Migration Compact: ‘Go it alone approach’ doesn’t work- Merkel
German Chancellor Angela Merkel, who took part in the Intergovernmental Conference that adopted Monday in Marrakech the Global Compact for Safe, Orderly and Regular Migration welcomed the adoption of the pact, saying that it was high time the international community came to a more realistic understanding over global migration.
Ms. Merkel warned that the “go it alone approach will not solve the issue,” stressing that multilateralism is the only possible way forward.
She admitted that her country – which has already welcomed more than a million migrants and refugees in recent years from countries such as Syria – will need more skilled labor from outside the European Union and has a vested interested in legal migration.
However, she reaffirmed that Member States must tackle illegal migration and clearly commit to effective border protection to prevent human trafficking, as put forward in the Compact.
“States cannot accept that traffickers are the ones deciding who crosses into countries. We must settle such matters among us”, Ms. Merkel said.
In his message to the Conference, King Mohammed VI also stressed the need for the international community to pool efforts to take up the migration challenges.
“The challenge for this Conference is therefore to unite, in the face of populism, to bring together, in the face of isolationism, and to come up, through dialogue and international cooperation, with meaningful solutions to one of the major issues of our time,” he stated.
No single country can, on its own, face up such a challenge. Just as there is no alternative to cooperation, there is no alternative to action, either. The Global Compact is not an end in itself. It will be meaningful only if it is effectively implemented.

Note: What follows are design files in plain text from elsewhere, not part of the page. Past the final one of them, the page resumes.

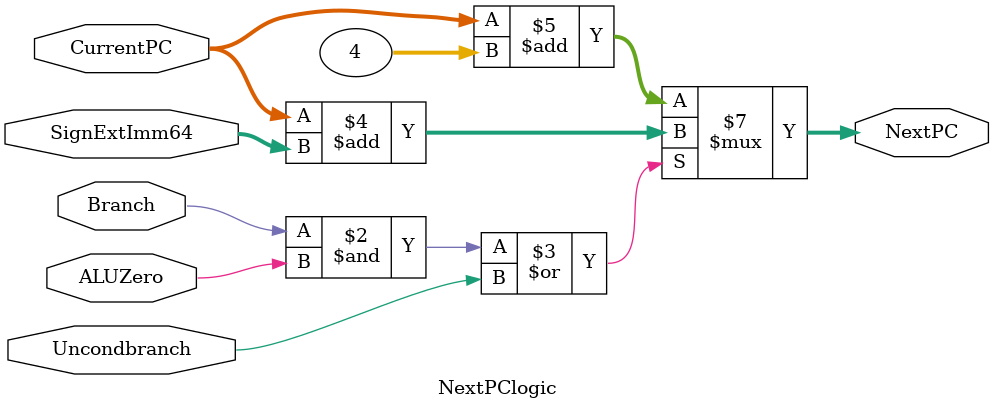
<source format=v>
module NextPClogic(NextPC, CurrentPC, SignExtImm64, Branch, ALUZero, Uncondbranch); 
   input [63:0] CurrentPC, SignExtImm64; 
   input 	Branch, ALUZero, Uncondbranch; 
   output reg [63:0] NextPC; 
   always @(*) begin
	   if((Branch & ALUZero) | Uncondbranch) begin
		NextPC = CurrentPC + SignExtImm64;
	   end
	   else begin
	       NextPC = CurrentPC + 4;
	   end
   end

endmodule

</source>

Viewed from this angle, the Marrakech Conference is, first and foremost, a call to action.
UN Secretary General Antonio Guterres who opened the intergovernmental session said that the Compact provides a platform for “humane, sensible, mutually beneficial action” resting on two “simple ideas”.
“Firstly, that migration has always been with us, but should be managed and safe; second, that national policies are far more likely to succeed with international cooperation.”
He welcomed the overwhelming global support for the pact, saying that for people on the move, “voluntary or forced; and whether or not they have been able to obtain formal authorization for movement, all human beings must have their human rights respected and their dignity upheld.”
The adoption of the pact, now known as Marrakech Compact, coincides with the 70th anniversary of the Universal Declaration of Human Rights, a document which is central to the pact. Mr. Guterres said “it would be ironic if, on the day we commemorate the 70th anniversary of the Universal Declaration of Human Rights, we would consider that migrants are to be excluded from the scope of the Declaration.”
After the adoption, the UN chief told journalists that “it was a very emotional moment” for him when he saw “the members of the conference unanimously in acclamation” adopt the Compact.
It was fitting that the conference is taking place in Marrakech, Morocco, a major migration route for centuries.
UN senior migration official Ms. Louise Arbour, tasked with overseeing the process, also applauded the adoption, calling it “wonderful occasion, really a historic moment and a really great achievement for multilateralism.”
Ms. Arbour, who is the UN Special Representative for International Migration, said the Compact “will make an enormous positive impact in the lives of millions of people – migrants themselves, the people they leave behind and the communities that will then host them.”
The pact, which is about 40 pages long, must now be the subject of a final vote of ratification, December 19 at the UN General Assembly.